Scope of the Injunction
The court affirms in part and vacates in part the district court’s preliminary injunction and remands the case back to the district court to reissue an injunction consistent with its opinion.
The court determines that the district court abused its discretion in enjoining "the inward-facing tasks of Section 2 and 6" of the executive order:
For example, internal determinations regarding the necessary information for visa application adjudications do not have an obvious relationship to the constitutional rights at stake or statutory conflicts of issue here. Plaintiffs have not shown how the Government’s internal review of its vetting procedures will harm them.
The court therefore vacates the injunction “to the extent it enjoins internal review procedures that do not burden individuals outside the executive branch of government.”

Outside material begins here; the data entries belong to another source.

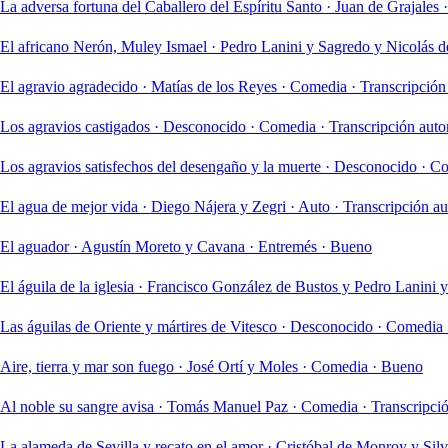
La adversa fortuna del Caballero del Espíritu Santo
·
Juan de Grajales
·
El africano Nerón, Muley Ismael
·
Pedro Lanini y Sagredo y Nicolás de
El agravio agradecido
·
Matías de los Reyes
·
Comedia
·
Transcripción
Los agravios castigados
·
Desconocido
·
Comedia
·
Transcripción aut
Los agravios satisfechos del desengaño y la muerte
·
Desconocido
·
Co
El agua de mejor vida
·
Diego Nájera y Zegri
·
Auto
·
Transcripción a
El aguador
·
Agustín Moreto y Cavana
·
Entremés
·
Bueno
El águila de la iglesia
·
Francisco González de Bustos y Pedro Lanini 
Las águilas de Oriente y mártires de Vitesco
·
Desconocido
·
Comedia
Aire, tierra y mar son fuego
·
José Ortí y Moles
·
Comedia
·
Bueno
Al noble su sangre avisa
·
Tomás Manuel Paz
·
Comedia
·
Transcripci
La alameda de Sevilla y recato en el amor
·
Cristóbal de Monroy y Sil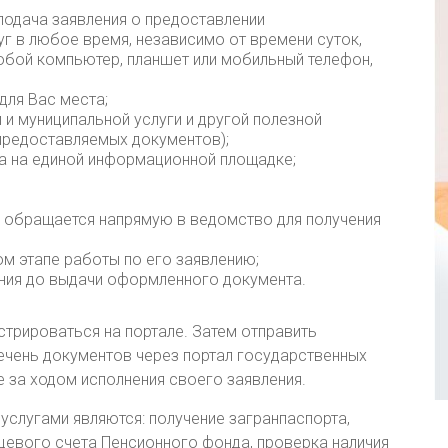
подача заявления о предоставлении
г в любое время, независимо от времени суток,
любой компьютер, планшет или мобильный телефон,
для Вас места;
и муниципальной услуги и другой полезной
предоставляемых документов);
а на единой информационной площадке;
 не обращается напрямую в ведомство для получения
м этапе работы по его заявлению;
ния до выдачи оформленного документа.
стрироваться на портале. Затем отправить
ечень документов через портал государственных
 за ходом исполнения своего заявления.
услугами являются: получение загранпаспорта,
цевого счета Пенсионного фонда, проверка наличия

However, the court maintains the injunction as it relates to the suspension of refugees and the adoption of a 50,000-individual cap on entry, since this will protect Hawaii’s “programs and efforts in resettling refugees,” no matter the number of refugees that have come in. The court also upholds the injunction “as to all persons everywhere” (1) based on the need to enforce the immigration laws “uniformly” (Texas v. United States); and (2) because the government did not provide at the appellate or district court level, according to Judge Watson, “a workable alternative form of the TRO that accounts for the nation’s multiple ports of entry and interconnected transit system and that would protect the proprietary interests of the States at issue here while nevertheless applying only within the States’ borders.”
Finally, like the Fourth Circuit in IRAP v. Trump, the Ninth Circuit panel vacates the injunction as it applies to the president but leaves it in place as it applies the rest of the named defendants (based on Franklin v. Massachusetts).
Implications for Supreme Court Review
Now that the Ninth Circuit has reached largely the same conclusion as the Fourth Circuit in IRAP v. Trump, the plaintiffs in IRAP could argue that there is no need for Supreme Court review given that there is no split among the circuit courts. That said, the injunctions are of different scope and predicated on different legal grounds, which could prompt the Supreme Court to clarify these important questions of statutory and constitutional law.